I am grieving the loss of our precious girl. I know she is in her heavenly Father’s arms. She was the physical manifestation of all those quiet prayers and bitter tears. She is the very answer to our prayers. She is a representation of God’s promise to me and Stephen. I will grieve the loss of my Bonnie girl and rejoice in what she really meant to us and what this promise means for our future. We can get pregnant.
“Thus up from the garden to the Gardener, from the sword to the Smith. To the life-giving Life and the Beauty that makes beautiful.” (A Grief Observed, C.S. Lewis).
Stephen
This is a letter I wrote to my daughter in my journal over the last few days.
Bonnie, my dear,
I wish I could have watched you grow in mommy’s belly and spoken to you while you were still growing within her. I wish I could have heard the moment of your first breath and cry. I wish I could have held your little body to my chest. I wish I could have watched you nurse and grow with your mother and witness that sacred bond between you two. I wish I could have held you close and kept you warm during your first winter. I wish I could see your bewildered face when I blow softly on your nose or raspberry your tummy. I wish I could deal with the sleepless nights and endless diapers like I’ve heard so much about. I wish I could listen to your first words. I wish I could teach you the names of colors and shapes and animals and plants and people. I wish I could feel the terror of dropping you off for your first day of school. I wish I could watch you grow slowly and quickly into a woman before my eyes. I wish I could take you on ice cream dates. I wish I could teach you my favorite video games and board games. I wish I could go to your bad middle school choir or band concerts. I wish I could cheer you on while you played soccer. I wish I could dance with you while you practice for your first prom. I wish I could cry at your high school graduation. I wish I could help guide you through college. I wish I could give your hand in marriage to the man who dares to love you. I wish you could meet your grandmas and grandpas, your aunts and uncles, your cousins.

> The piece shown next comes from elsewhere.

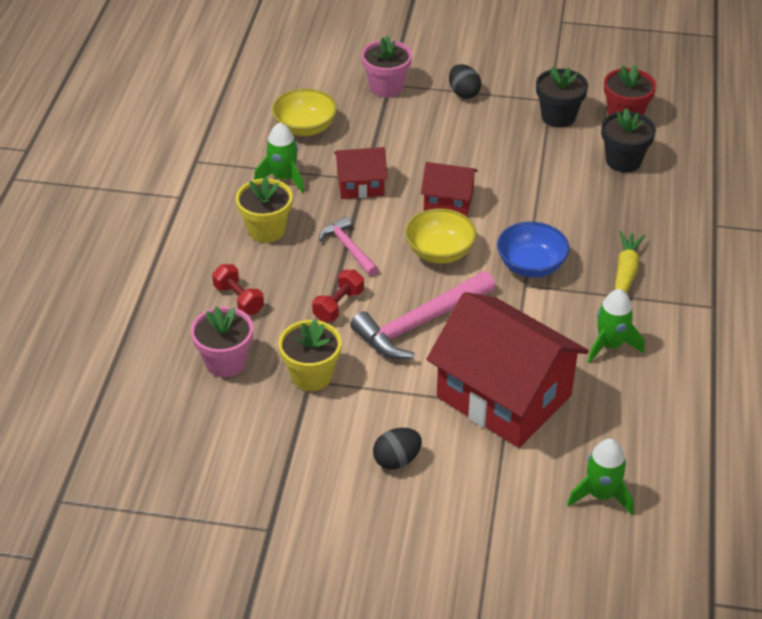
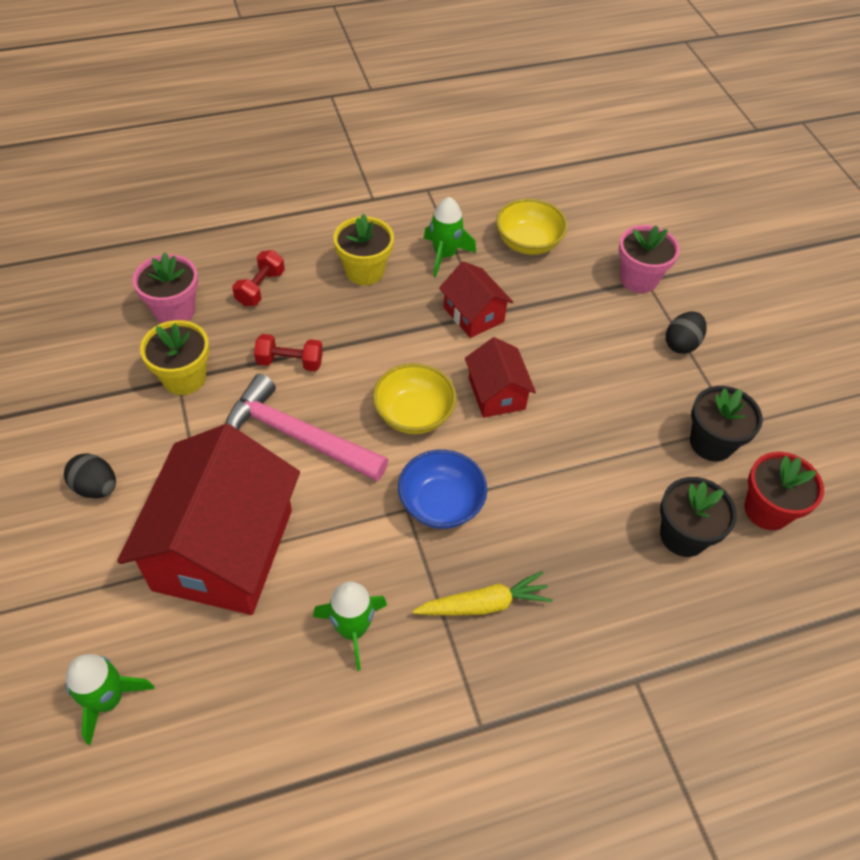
camera: 60 degrees right, 10 degrees up
pink hammer [319,217,378,276] -> none

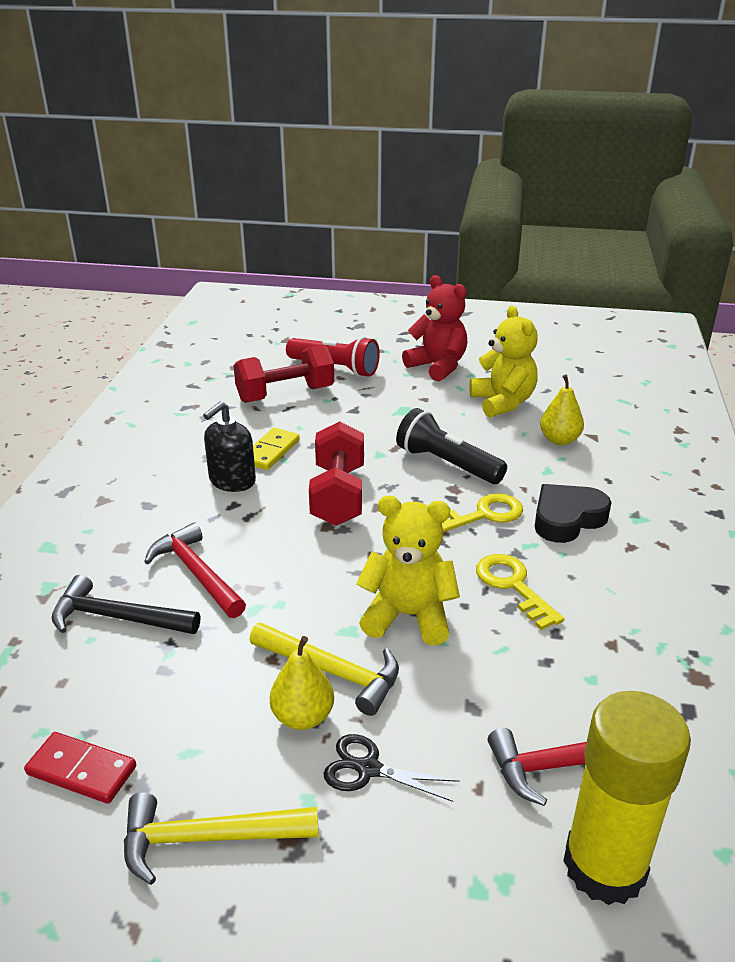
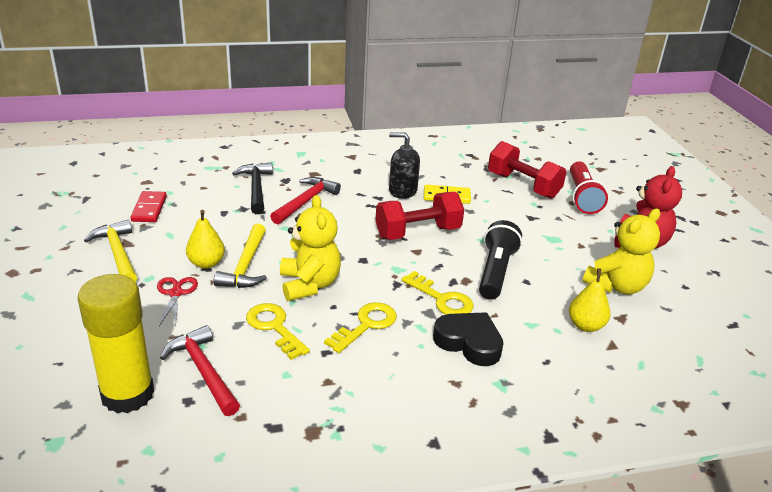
camera: 65 degrees right, 0 degrees up
black scissors [324,734,459,802] -> red scissors [157,277,198,326]
none -> yellow key [246,303,310,360]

I wish you could meet your mother. Dixie loves you so much, far beyond what I could say in words. She’s much cooler than I am. She’s brave, strong, smart, kind, generous, hilarious, beautiful, passionate, considerate, patient, firm, powerful, creative, and above all, she is loving. She brings so much color and imagination into our home. She would probably sit and watch you and me play for hours, joining our giggles and laughter. She taught me what beauty can really be like, and so do you.
I miss you, my love. It’s so hard to miss you like this. But I know Jesus is holding your hand and teaching you the names of colors and shapes and animals and plants and people. I know he’s as in love with you as I am and is taking the best care of my precious baby. Please give him a kiss for me and wait for me there, love. Daddy loves you so much.
Together
Lord, into your gentle open hands, we commit our baby girl to your care and your love. We don’t understand what is happening. We’re mad at you and we’re desperate for you. We want Bonnie with us now, and hold on to the hope that we will all one day meet where our tears are the very wine of blessedness. Kiss our baby girl tonight and tell her all about us. In the meantime, let us love her how we can from here and teach us to glorify you to the end of our days. Amen.